TESTO DEL DOCUMENTO:
Le più famose e antiche in ordine temporale risalgono alla fine del ‘500 quando, in località Serra Campanara e Cona degli Augurelli, furono costruite per ricordare le apparizioni della Madonna.
La loro presenza si è poi diffusa nelle frazioni agricole in corrispondenza al fenomeno stanziale degli insediamenti.

Le cone di Maria, dedicate alla Vergine nel secolo delle apparizioni, sono dunque le prime edicole in ordine di tempo costruite sul nostro territorio.

In località Serra Campanara ne rimangono ancora tre: una proprio accanto alla chiesetta, l’altra recentemente protetta da una vetrata, conserva la famosa pedata della Madonna, ormai poco visibile a causa delle intemperie e dello strofinio ripetuto delle mani dei fedeli e infine La Cona degli Augurelli, costruita alla fine del ‘500, nel luogo della seconda apparizione in località Cona, è situata poco sopra la chiesetta del Carmine.

 

L’edicola più grande, edificata nel luogo della prima apparizione, fu demolita nel 1864 per costruire la Chiesa della Querciola, che recentemente padre Nathanael ha trasformato in uno scrigno d’arte dipingendo le pareti con la storia dei miracoli e riproducendo, dietro l’altare, la scena dell’apparizione sul tronco residuo del ciliegio su cui comparve.

Negli anni ’90, per iniziativa del Rettore del Santuario, sul sentiero della fiaccolata mariana che collega la chiesetta della Querciola e il paese, è stato istoriato il percorso della “Via Crucis” con 15 pannelli in bassorilievo, opera dell’artista M. Carnevali.

La festa solenne della Madonna della Quercia è fissata all’ultima domenica di agosto.
È’ la festa simbolo del paese, la ricorrenza di cui ogni conflentese non può fare a meno, che sia credente o meno.

DATI DISPONIBILI:
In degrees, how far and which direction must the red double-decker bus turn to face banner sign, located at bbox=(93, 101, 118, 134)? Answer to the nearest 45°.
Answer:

ESERCIZIO: Riprendi il testo sulle edicole mariane e prosegui la stesura a partire dalla sua ultima frase.

RISULTATO:
La festa è preceduta dalla celebrazione della novena e da un mese di preparativi, con alcuni eventi come la fiaccolata e l’incoronazione particolarmente sentiti e partecipati. La sera della vigilia, è tradizionale in chiesa la santa veglia, con la partecipazione di paesani e forestieri che per voto fanno a nuttata.
Un tempo il venerdì era usanza fare a jurnata fermandosi in chiesa a cantare da mattina a sera.
La giornata più importante è ovviamente la domenica: si celebrano in continuazione funzioni liturgiche a cui prendono parte migliaia di pellegrini. Alle 10,30 c’è la Messa solenne officiata dal vescovo nel corso della quale il Sindaco offre il cero votivo alla Madonna; quasi un ringraziamento in forma ufficiale da parte del Capo del paese per la particolare protezione che la Vergine garantisce al popolo conflentese.
Alle 17 ha inizio la processione solenne a cui partecipano il clero, le autorità civili e militari e una enorme folla. L’imponente processione si snoda per le vie del paese e la devozione della gente a volta sconfina nel fanatismo, ma resta pur sempre espressione sincera di un sentimento genuino.

Terminata la processione la statua rientra in chiesa e la festa religiosa si conclude tra la commozione generale mentre continua all’esterno quella civile.
Momento particolarmente toccante è quello della ricollocazione della statua nella nicchia dell’altare maggiore il lunedì successivo. Il Santuario si riempie di nuovo e tutti cercano di sfiorare la statua- si fa – quasi fatica a staccarne lo sguardo. Quando i volontari prendono il bambinello, lo affidano alle suore e si sostituisce la corona, l’emozione travolge tutti, finisce la festa, finisce l’anno dei conflentesi.

Non tutti sanno che negli anni immediatamente successivi alla costruzione del tempio, e precisamente per 25 anni, la festa si celebrò il 25 giugno. In seguito si stabilì che il dì festivo e solenne dedicato alla Vergine fosse spostato all’ultima domenica di agosto, perché in giugno la gente era occupata nelle campagne con la raccolta delle messi e non riusciva a partecipare alle funzioni religiose. Dal 1607 i festeggiamenti si tengono l’ultima domenica di agosto
Nei secoli passati poi la processione si svolgeva con solenne fiaccolata nel cuore della notte, fin quando per motivi di ordine pubblico, Ferdinando IV Re delle Due Sicilie, proibì la manifestazione notturna.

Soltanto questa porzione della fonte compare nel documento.